Federal oversight of the Oakland Police Department may end soon
U.S. District Court Judge William H. Orrick is expected to soon issue an order regarding lifting of a federal monitor's oversight of Oakland police.
Oakland Police Chief LeRonne Armstrong said at a press conference Wednesday that he was optimistic, but that there was more work to do in regards to making progress on more than four dozen reform measures.
The city entered into an agreement for federal oversight following a 2000 complaint by a rookie police officer against the OPD’s gang task force – who dubbed themselves “the Oakland Raiders” – who were accused of beating a suspect.
The ensuing investigation of four officers uncovered more accusations of planting drugs, falsely arresting suspects, and falsifying police reports, leading to formal complaints filed by 119 victims.

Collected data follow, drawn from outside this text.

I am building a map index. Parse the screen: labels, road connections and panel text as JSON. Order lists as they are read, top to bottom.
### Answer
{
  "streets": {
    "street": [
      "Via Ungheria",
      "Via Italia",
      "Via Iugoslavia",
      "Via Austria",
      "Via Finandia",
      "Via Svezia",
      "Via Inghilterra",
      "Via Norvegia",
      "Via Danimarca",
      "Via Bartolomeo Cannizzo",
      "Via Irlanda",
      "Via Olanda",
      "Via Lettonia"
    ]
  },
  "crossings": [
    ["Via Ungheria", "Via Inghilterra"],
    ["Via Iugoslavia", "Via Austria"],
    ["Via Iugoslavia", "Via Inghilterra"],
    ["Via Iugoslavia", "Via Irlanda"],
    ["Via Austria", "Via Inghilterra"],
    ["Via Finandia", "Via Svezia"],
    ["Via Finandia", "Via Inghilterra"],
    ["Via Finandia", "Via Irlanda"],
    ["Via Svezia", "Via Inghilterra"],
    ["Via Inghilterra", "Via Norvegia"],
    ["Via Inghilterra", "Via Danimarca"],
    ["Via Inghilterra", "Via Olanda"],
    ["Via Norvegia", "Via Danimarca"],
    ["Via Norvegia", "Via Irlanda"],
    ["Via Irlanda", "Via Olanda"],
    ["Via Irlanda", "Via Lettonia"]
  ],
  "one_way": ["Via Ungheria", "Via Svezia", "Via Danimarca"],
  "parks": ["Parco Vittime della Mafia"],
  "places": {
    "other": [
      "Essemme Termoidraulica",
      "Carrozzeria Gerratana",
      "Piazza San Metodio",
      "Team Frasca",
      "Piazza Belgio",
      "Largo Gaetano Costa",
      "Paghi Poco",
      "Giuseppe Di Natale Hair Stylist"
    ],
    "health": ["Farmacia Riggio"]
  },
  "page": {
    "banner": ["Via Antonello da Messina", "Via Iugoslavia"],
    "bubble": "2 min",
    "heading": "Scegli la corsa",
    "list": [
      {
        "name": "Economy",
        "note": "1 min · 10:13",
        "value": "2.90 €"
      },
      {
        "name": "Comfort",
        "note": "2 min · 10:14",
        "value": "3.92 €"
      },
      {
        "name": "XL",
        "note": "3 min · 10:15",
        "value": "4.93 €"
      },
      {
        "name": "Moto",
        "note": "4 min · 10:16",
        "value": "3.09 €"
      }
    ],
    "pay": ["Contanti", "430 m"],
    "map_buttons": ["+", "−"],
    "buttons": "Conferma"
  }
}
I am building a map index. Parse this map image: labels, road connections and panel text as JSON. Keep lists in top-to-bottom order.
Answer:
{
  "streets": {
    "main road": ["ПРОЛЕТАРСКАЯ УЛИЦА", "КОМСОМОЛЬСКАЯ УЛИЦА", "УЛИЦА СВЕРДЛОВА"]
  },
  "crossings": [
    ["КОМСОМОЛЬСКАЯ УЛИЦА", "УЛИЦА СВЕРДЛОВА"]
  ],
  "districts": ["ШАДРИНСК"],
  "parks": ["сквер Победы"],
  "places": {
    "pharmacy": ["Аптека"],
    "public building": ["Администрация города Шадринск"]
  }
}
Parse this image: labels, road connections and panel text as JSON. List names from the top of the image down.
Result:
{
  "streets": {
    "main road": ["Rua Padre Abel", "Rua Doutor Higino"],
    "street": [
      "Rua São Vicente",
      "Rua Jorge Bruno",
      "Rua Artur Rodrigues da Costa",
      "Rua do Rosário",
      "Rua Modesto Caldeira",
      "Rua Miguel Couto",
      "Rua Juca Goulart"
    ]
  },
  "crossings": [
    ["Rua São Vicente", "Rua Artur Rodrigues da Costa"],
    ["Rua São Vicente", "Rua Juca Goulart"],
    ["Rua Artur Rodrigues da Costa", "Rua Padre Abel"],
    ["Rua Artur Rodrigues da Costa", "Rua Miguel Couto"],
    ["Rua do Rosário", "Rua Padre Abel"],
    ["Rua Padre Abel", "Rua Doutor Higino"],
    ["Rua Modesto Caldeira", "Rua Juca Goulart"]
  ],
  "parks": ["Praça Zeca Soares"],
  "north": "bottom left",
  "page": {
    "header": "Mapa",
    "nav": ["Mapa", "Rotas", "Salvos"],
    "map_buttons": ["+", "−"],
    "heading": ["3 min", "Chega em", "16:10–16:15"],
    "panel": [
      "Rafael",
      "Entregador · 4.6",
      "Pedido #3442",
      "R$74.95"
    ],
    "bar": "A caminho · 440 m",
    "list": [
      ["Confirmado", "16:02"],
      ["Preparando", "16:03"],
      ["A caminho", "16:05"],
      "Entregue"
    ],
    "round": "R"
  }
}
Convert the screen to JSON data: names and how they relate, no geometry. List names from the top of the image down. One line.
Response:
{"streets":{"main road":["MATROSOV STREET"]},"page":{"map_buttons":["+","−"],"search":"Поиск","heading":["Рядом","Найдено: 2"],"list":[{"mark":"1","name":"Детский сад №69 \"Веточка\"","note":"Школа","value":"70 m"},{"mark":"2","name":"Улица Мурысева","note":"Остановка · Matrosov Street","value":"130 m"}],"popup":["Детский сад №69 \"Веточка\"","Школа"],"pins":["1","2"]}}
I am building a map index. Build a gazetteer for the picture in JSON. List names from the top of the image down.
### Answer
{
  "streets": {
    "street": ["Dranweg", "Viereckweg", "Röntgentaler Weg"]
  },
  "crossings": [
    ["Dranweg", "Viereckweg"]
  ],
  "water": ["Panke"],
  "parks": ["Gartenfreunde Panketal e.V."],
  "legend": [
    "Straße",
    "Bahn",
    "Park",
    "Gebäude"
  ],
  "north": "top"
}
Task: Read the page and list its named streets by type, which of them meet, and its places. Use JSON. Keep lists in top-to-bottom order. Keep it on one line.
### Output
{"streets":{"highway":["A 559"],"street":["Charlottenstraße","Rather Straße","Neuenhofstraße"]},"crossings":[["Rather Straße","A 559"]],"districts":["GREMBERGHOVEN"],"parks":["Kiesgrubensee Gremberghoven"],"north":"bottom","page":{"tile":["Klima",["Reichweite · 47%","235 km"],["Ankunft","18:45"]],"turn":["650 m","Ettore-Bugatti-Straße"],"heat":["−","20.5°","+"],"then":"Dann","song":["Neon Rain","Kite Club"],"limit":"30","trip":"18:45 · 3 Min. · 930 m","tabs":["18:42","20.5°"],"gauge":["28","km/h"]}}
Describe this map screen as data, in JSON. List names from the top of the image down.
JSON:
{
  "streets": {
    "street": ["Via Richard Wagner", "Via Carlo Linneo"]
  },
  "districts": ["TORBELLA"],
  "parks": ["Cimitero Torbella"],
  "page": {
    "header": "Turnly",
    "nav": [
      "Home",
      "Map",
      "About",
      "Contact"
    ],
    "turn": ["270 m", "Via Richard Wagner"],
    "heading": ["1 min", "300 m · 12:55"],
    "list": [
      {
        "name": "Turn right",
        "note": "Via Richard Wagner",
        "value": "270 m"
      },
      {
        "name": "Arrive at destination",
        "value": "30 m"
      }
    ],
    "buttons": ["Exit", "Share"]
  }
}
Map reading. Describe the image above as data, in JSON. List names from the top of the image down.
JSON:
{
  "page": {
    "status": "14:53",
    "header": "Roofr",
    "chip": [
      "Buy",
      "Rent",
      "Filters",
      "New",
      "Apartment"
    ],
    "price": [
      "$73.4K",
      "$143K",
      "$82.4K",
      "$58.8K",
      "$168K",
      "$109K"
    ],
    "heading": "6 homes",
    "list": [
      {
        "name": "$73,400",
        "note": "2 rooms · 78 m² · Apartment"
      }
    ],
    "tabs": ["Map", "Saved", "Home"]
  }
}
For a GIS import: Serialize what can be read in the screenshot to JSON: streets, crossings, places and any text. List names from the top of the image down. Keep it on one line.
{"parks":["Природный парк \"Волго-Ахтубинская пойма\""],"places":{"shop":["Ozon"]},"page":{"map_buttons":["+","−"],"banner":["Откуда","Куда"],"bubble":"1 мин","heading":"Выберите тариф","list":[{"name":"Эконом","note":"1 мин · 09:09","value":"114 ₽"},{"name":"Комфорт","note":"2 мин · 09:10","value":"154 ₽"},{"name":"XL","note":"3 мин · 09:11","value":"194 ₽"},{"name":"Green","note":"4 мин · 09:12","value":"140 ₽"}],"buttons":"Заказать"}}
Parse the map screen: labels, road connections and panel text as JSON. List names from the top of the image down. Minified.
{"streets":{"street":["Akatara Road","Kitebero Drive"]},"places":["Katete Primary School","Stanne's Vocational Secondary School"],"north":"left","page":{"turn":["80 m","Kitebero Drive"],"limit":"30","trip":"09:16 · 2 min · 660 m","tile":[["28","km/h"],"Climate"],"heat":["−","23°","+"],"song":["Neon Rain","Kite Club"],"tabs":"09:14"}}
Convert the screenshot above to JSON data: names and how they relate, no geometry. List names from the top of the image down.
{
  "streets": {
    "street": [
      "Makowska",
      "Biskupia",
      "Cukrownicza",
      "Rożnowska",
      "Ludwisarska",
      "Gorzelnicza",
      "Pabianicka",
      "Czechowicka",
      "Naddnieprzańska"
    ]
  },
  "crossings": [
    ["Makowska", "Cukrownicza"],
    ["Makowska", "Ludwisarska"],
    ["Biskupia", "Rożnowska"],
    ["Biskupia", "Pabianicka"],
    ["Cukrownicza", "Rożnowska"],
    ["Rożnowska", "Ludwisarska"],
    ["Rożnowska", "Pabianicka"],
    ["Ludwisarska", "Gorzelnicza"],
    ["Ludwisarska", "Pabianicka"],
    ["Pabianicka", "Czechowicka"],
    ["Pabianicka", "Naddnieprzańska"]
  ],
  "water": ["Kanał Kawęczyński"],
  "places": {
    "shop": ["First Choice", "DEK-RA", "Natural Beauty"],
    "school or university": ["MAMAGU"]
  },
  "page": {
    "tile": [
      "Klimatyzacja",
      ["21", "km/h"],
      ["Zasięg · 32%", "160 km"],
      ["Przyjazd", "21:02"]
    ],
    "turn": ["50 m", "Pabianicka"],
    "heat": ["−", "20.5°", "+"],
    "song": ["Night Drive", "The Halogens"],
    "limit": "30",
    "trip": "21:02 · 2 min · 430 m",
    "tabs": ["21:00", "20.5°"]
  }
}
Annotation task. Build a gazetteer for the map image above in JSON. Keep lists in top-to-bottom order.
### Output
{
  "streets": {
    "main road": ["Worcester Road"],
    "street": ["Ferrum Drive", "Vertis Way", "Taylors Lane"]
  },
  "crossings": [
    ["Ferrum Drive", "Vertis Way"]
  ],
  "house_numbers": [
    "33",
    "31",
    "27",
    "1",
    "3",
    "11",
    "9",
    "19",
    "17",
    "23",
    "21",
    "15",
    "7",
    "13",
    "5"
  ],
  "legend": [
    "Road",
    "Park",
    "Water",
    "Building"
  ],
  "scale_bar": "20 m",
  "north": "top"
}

None of the accused officers were convicted of criminal charges, but all four left OPD. The city ended up paying more than $10 million in civil rights claims to victims.
An independent monitor has overseen the city's completion of the reforms since 2003.
Despite OPD seemingly becoming a model for more progressive policing across the state, a CalMatters analysis of state Department of Justice data earlier this year said OPD sustains complaints against its officers at a higher rate than any other major law enforcement entity – except the state Department of Corrections and Rehabilitation.